(Information supplied)

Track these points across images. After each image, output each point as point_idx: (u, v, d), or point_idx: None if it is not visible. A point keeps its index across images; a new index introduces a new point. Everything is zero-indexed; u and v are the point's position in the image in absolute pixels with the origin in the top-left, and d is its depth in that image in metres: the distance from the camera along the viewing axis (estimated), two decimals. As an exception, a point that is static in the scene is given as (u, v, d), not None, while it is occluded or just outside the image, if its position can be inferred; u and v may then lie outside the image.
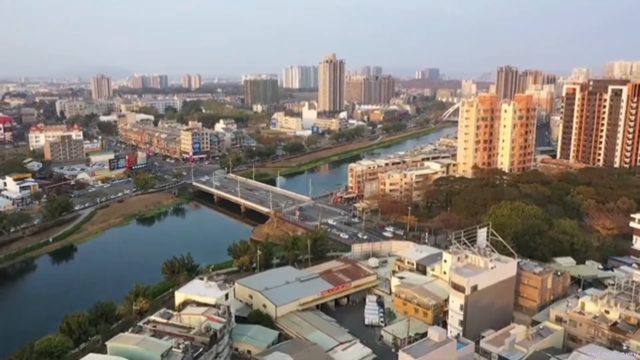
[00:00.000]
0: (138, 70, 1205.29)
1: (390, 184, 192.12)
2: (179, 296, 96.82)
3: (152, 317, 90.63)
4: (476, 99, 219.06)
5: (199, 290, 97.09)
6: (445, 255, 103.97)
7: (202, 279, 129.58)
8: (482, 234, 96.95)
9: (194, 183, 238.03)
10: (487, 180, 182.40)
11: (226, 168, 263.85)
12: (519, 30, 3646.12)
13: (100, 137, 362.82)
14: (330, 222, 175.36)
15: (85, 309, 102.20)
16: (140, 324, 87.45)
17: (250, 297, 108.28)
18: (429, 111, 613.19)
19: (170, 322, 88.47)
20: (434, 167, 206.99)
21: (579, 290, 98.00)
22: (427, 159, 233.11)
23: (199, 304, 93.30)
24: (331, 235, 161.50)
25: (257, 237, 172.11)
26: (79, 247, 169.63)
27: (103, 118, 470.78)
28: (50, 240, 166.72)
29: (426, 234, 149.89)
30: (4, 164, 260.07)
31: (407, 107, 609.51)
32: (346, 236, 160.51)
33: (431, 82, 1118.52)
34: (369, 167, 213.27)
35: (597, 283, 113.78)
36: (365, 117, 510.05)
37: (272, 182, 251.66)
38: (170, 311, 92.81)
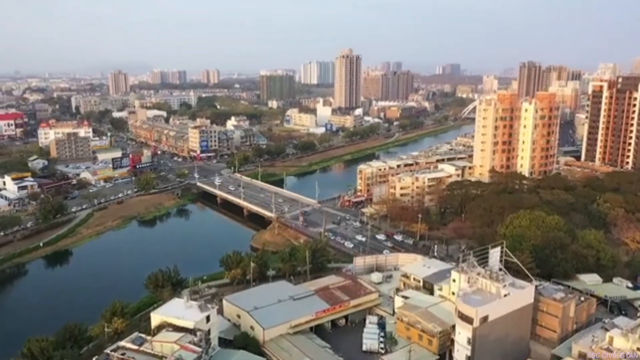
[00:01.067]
0: (161, 66, 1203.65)
1: (401, 188, 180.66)
2: (155, 318, 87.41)
3: (122, 343, 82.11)
4: (494, 97, 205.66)
5: (177, 312, 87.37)
6: (454, 274, 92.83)
7: (193, 292, 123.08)
8: (495, 254, 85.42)
9: (198, 183, 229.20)
10: (505, 185, 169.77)
11: (232, 168, 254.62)
12: (544, 25, 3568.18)
13: (109, 134, 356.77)
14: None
15: (61, 325, 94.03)
16: (108, 350, 78.93)
17: (238, 316, 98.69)
18: (448, 108, 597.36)
19: (142, 349, 79.68)
20: (448, 170, 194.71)
21: (606, 320, 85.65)
22: (442, 160, 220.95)
23: (176, 328, 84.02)
24: (334, 243, 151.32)
25: (257, 244, 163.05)
26: (71, 253, 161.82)
27: (116, 114, 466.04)
28: (41, 244, 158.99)
29: (435, 246, 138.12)
30: (7, 162, 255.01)
31: (426, 104, 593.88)
32: (351, 245, 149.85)
33: (452, 78, 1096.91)
34: (379, 169, 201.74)
35: (626, 304, 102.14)
36: (382, 114, 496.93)
37: (281, 183, 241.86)
38: (143, 336, 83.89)
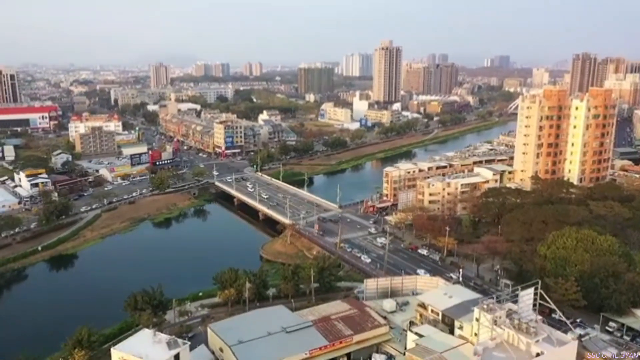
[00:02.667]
0: (206, 59, 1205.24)
1: (430, 194, 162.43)
2: (115, 355, 74.28)
3: (72, 387, 69.58)
4: (540, 93, 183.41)
5: (141, 348, 74.00)
6: (477, 312, 75.63)
7: (181, 313, 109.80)
8: (526, 297, 67.57)
9: (216, 183, 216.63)
10: (549, 195, 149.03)
11: (255, 166, 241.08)
12: (602, 13, 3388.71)
13: (137, 128, 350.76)
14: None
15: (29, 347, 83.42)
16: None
17: (221, 350, 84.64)
18: (493, 102, 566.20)
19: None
20: (485, 175, 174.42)
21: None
22: (480, 162, 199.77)
23: (136, 370, 70.59)
24: (350, 257, 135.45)
25: (267, 254, 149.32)
26: (69, 258, 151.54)
27: (150, 107, 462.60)
28: (39, 248, 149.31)
29: (461, 269, 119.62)
30: (31, 156, 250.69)
31: (469, 98, 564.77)
32: (368, 260, 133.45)
33: (500, 71, 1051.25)
34: (408, 172, 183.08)
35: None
36: (422, 109, 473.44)
37: (304, 183, 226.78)
38: (96, 378, 71.15)
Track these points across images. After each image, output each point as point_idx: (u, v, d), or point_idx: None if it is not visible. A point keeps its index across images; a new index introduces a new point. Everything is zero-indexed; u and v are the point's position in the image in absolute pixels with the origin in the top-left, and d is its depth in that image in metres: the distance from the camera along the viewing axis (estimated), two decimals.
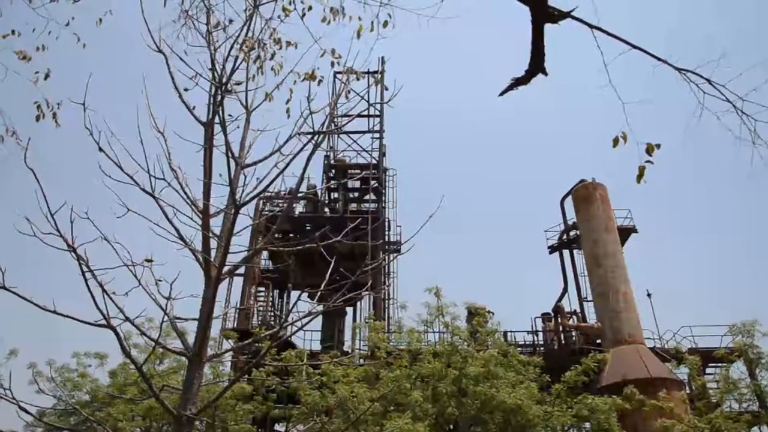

(End Information supplied)

* **Exercise**: The material above holds pictures; leave them out and set down exactly the lines from the line with "8: (482, 234, 96.95)" to the line with "13: (109, 134, 356.77)", both included.

* **Exercise output**:
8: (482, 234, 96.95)
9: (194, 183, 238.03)
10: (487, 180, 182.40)
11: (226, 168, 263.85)
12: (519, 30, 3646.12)
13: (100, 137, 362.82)
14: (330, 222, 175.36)
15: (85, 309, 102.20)
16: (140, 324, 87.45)
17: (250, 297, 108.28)
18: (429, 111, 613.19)
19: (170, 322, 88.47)
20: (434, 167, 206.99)
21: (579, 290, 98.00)
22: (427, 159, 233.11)
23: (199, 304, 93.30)
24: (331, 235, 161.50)
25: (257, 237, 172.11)
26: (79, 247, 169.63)
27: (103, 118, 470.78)
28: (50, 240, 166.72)
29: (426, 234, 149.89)
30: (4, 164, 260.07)
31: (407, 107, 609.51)
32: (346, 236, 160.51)
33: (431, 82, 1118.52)
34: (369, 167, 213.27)
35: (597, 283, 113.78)
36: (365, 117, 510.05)
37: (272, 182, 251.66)
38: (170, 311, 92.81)
[00:01.067]
0: (161, 66, 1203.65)
1: (401, 188, 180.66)
2: (155, 318, 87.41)
3: (122, 343, 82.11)
4: (494, 97, 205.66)
5: (177, 312, 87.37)
6: (454, 274, 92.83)
7: (193, 292, 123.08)
8: (495, 254, 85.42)
9: (198, 183, 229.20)
10: (505, 185, 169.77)
11: (232, 168, 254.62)
12: (544, 25, 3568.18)
13: (109, 134, 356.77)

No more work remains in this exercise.